Your Mutual Fund's P/E is Likely Very Wrong (Seeking Alpha)
- focuses more on the variants (whether negative earnings should be excluded) than the basic calculation

Comments

  • Regarding the exclusion of negative earning companies in p-e calculations, that is correct and actually leads to major distortions in valuations of especially small-cap index funds. But I would think for large-cap funds, the calculation is closer to being accurate as most blue chip companies have some sort of earnings. But to include the negative earning companies in the calculation makes small-cap Russell 2000 index funds seems wildly expensive.
  • In another Bogleheads thread, there is the observation that negative earnings may not be that big a factor in S&P index funds. That is because the S&P indexing methodology excludes nonprofitable companies. Though there would still be a lag before the losers were kicked out.

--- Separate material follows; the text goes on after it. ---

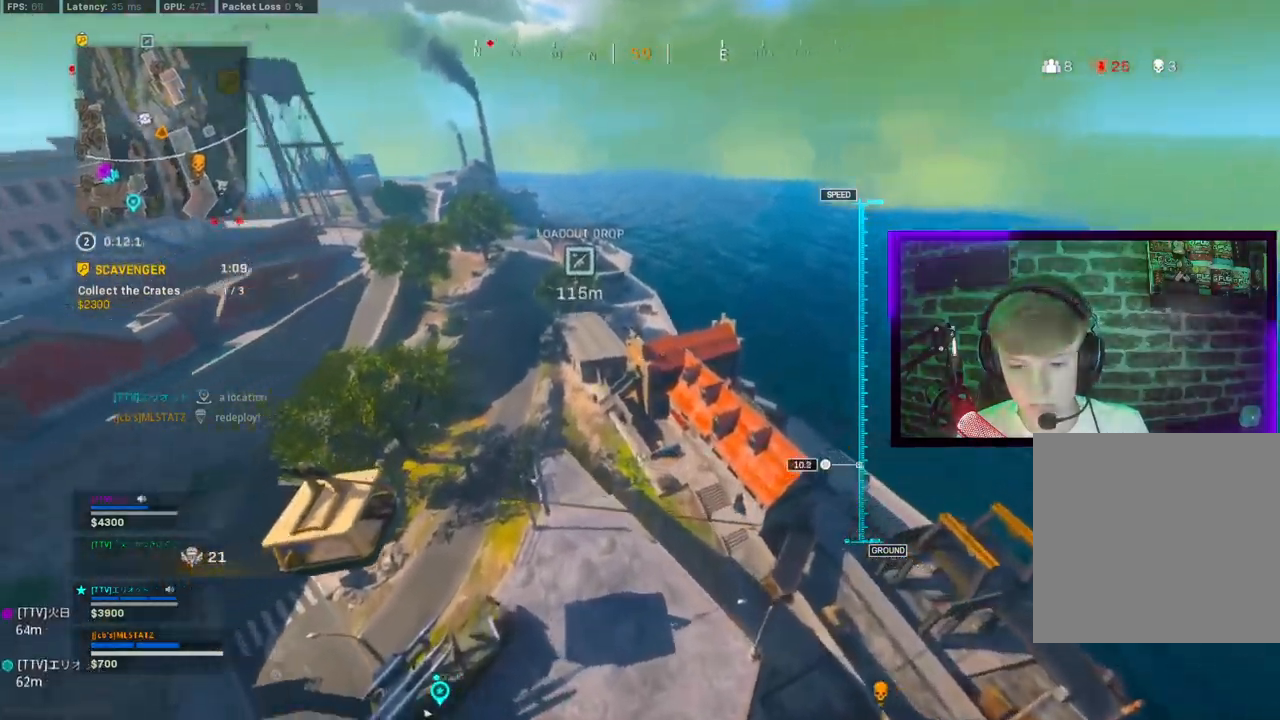
{"dt_ms": 500, "buttons": ["L1"], "left_stick": "up-left", "right_stick": "center", "events": [[50, "right_stick", "center"]]}
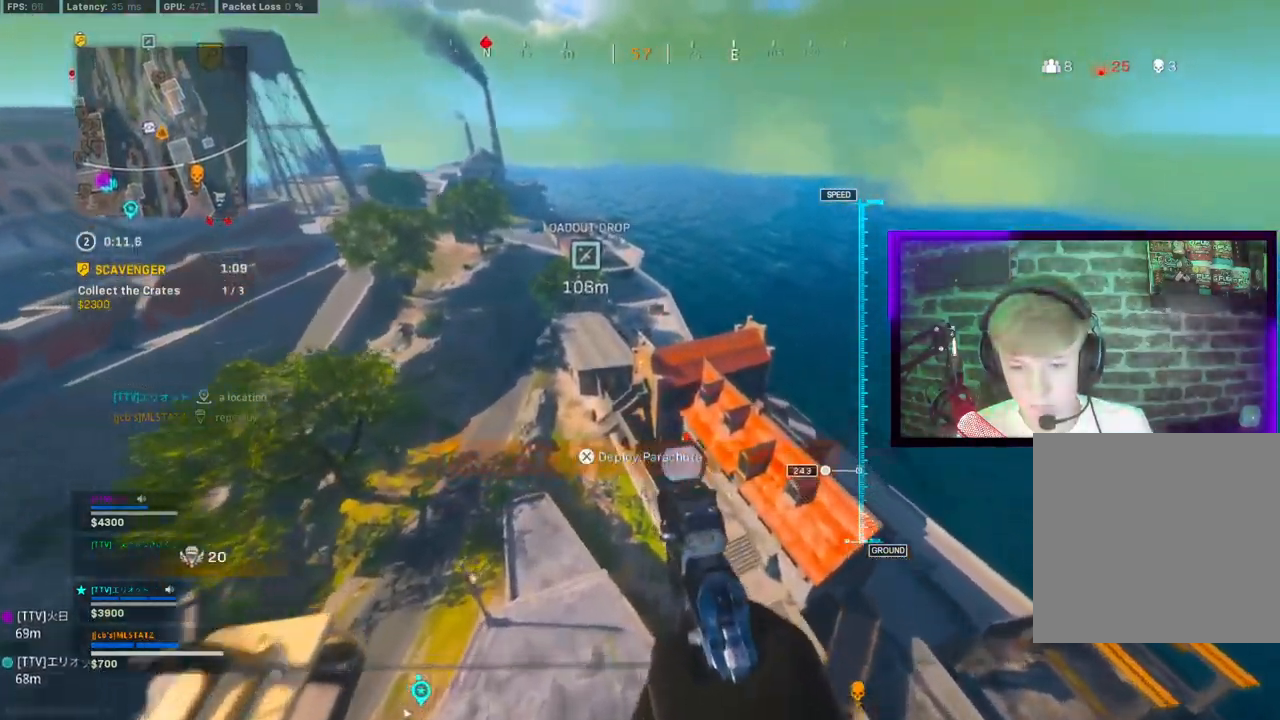
{"dt_ms": 500, "buttons": ["L1"], "left_stick": "up-left", "right_stick": "center", "events": [[300, "CROSS", "down"], [467, "CROSS", "up"]]}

    I haven't checked lately on the methodology details, but in broad strokes that rings true. It's why for small caps I'm more interested in funds that use the S&P companies as their universe rather than in funds that select companies out of the R2K.
  • That is also correct. In some respects, S&P funds aren’t automated index funds in that the stocks in them are selected by members of the S&P index committee and one of the criteria for the committee’s inclusion of a stock in the S&P 500 historically has been profitability. I believe that is true for the S&P 600 for small stocks as well.
  • I'ves seen an increase in the use of harmonic average, because it supposedly eliminates outliers, is that correct?
  • That is also correct. In some respects, S&P funds aren’t automated index funds in that the stocks in them are selected by members of the S&P index committee and one of the criteria for the committee’s inclusion of a stock in the S&P 500 historically has been profitability. I believe that is true for the S&P 600 for small stocks as well.

    Companies must have positive earnings over the most recent quarter as well as over the most recent four quarters (in aggregate) to be considered for inclusion. Consequently, the S&P 600 has a bit of a quality tilt versus the Russell 2000.
  • I'ves seen an increase in the use of harmonic average, because it supposedly eliminates outliers, is that correct?

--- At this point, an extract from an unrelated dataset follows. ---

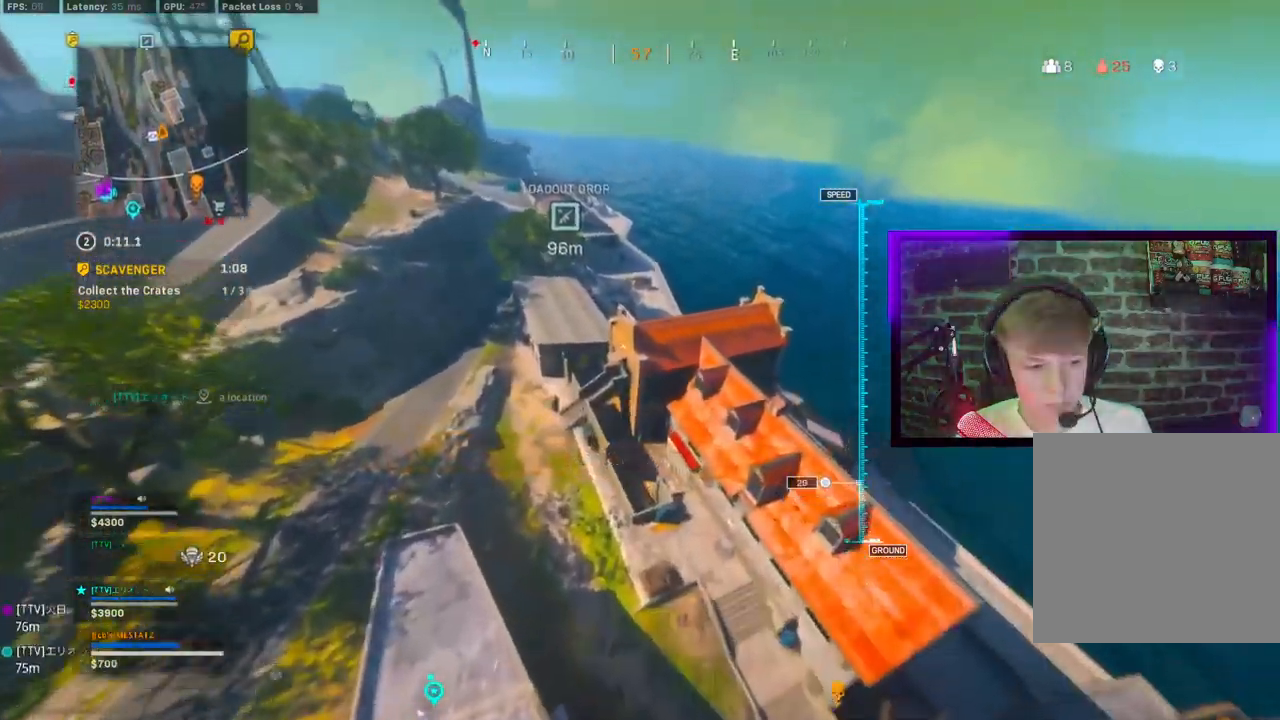
{"dt_ms": 500, "buttons": [], "left_stick": "up-left", "right_stick": "center", "events": [[500, "L1", "up"]]}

    Since no data points are excluded in calculating a harmonic average, outliers are not being eliminated. The formula doesn't even identify which points, if any, are outliers.

    Arguably one could claim that taking the harmonic average of a data set has a natural tendency to underweight extreme points. But even that is a myth.

    Consider the data set {9, 10, 11, 20}. 20 is supposedly an "obvious" outlier. Without it, the average is 10. With it, the average is 12.5. The harmonic average is 11.36, which seems somehow "better".

    Now consider the data set {1, 9, 10, 11}. Here 1 is the "obvious" outlier. Without it, the average is 10. With it, the average is 7.75. The harmonic average is 3.07. That seems somehow "worse".

    The difference between these two examples is that inverting numbers gives proportionately less weight to larger numbers (desirable when 20 is the outlier) but more weight to smaller numbers (undesirable when 1 is the outlier).

    I did cringe when I read in the Bogleheads wiki page I cited that " Using a harmonic average presents the advantage of reducing [not eliminating] the effect of outliers". I gave the page anyway because I felt the rest was useful as a terse summary.
  • @msf thanks for the detailed description. Actually, I might of read that wiki when I first looked up the differences - glad to know i remembered the language correctly. Not glad to know it's misleading?